Bien que l’hyperglycémie entraine une hausse des activités métaboliques, les chercheurs ont découvert que le blocage de la glucokinase empêchait les métabolites d’être synthétisés. Ces métabolites désactiveraient le gène responsable de l’activation de la production de l’insuline, en plus de désactiver de nombreux autres gènes stimulant la sécrétion de l’hormone (les cellules bêta deviennent par conséquent insensibles au glucose).
D’un autre côté, la glucokinase est l’enzyme régulant la première étape du métabolisme du glucose, et réduit de ce fait la glycémie. Cependant et étrangement, l’inhibition de l’enzyme a amélioré la production de l’insuline dans les modèles animaux.
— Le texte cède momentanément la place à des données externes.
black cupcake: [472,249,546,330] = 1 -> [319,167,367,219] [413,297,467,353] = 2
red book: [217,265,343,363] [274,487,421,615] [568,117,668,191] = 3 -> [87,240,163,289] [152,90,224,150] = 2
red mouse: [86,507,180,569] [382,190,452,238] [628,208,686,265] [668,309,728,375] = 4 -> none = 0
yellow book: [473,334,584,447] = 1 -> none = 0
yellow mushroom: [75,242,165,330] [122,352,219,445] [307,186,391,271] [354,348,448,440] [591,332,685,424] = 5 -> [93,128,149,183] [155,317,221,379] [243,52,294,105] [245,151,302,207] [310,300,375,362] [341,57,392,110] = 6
Cette inhibition pourrait ainsi empêcher le processus génétique métabolisant le glucose tout en maintenant un taux normal d’insuline, même en cas d’hyperglycémie chronique.
« Nos données suggèrent que les activateurs de la glucokinase pourraient avoir un effet indésirable et, de manière quelque peu contre-intuitive, qu’un inhibiteur de la glucokinase pourrait être une meilleure stratégie pour traiter le diabète de type 2 », indique Frances Ashcroft, professeure au même département que Haythorne et co-auteure de la nouvelle étude.
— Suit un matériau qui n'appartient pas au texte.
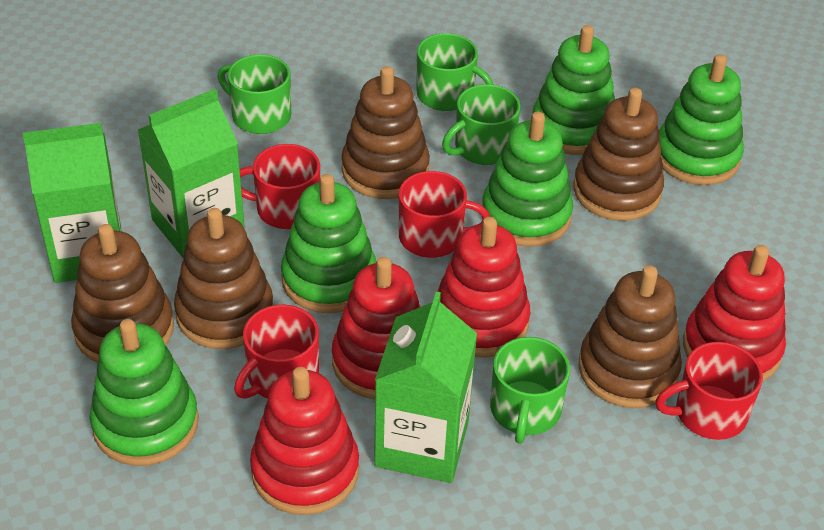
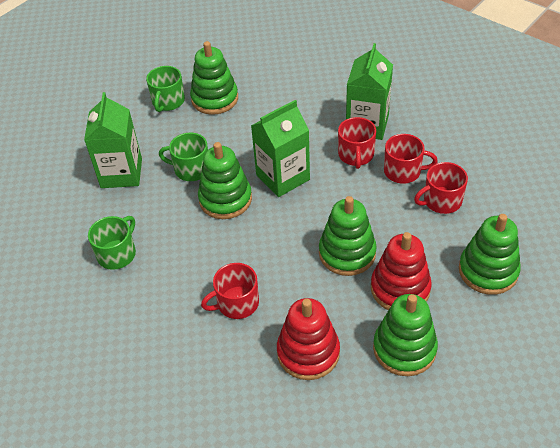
brown stacking toy: [71,224,174,363] [174,208,273,349] [341,66,430,199] [574,88,664,221] [579,265,682,408] = 5 -> none = 0
green mug: [218,54,291,134] [416,33,493,111] [442,84,521,165] [490,337,570,444] = 4 -> [88,216,136,270] [146,66,185,112] [159,133,208,181] = 3
red stacking toy: [250,367,359,515] [332,257,420,399] [437,217,530,358] [683,245,786,382] = 4 -> [277,298,340,380] [371,232,432,310] = 2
Toutefois, il est à savoir que les chercheurs n’ont pas encore identifié les métabolites exacts responsables de ce processus génétique endommageant les cellules bêta. En attendant les prochains résultats puis les retombées cliniques, la meilleure option reste le contrôle rigoureux de la glycémie par le biais d’un régime alimentaire sain ou par l’injection d’insuline pour les cas plus graves. « Bien sûr, il serait important de réduire le flux de glucose pour qu’il corresponde à celui observé chez les personnes non diabétiques », souligne Aschcroft.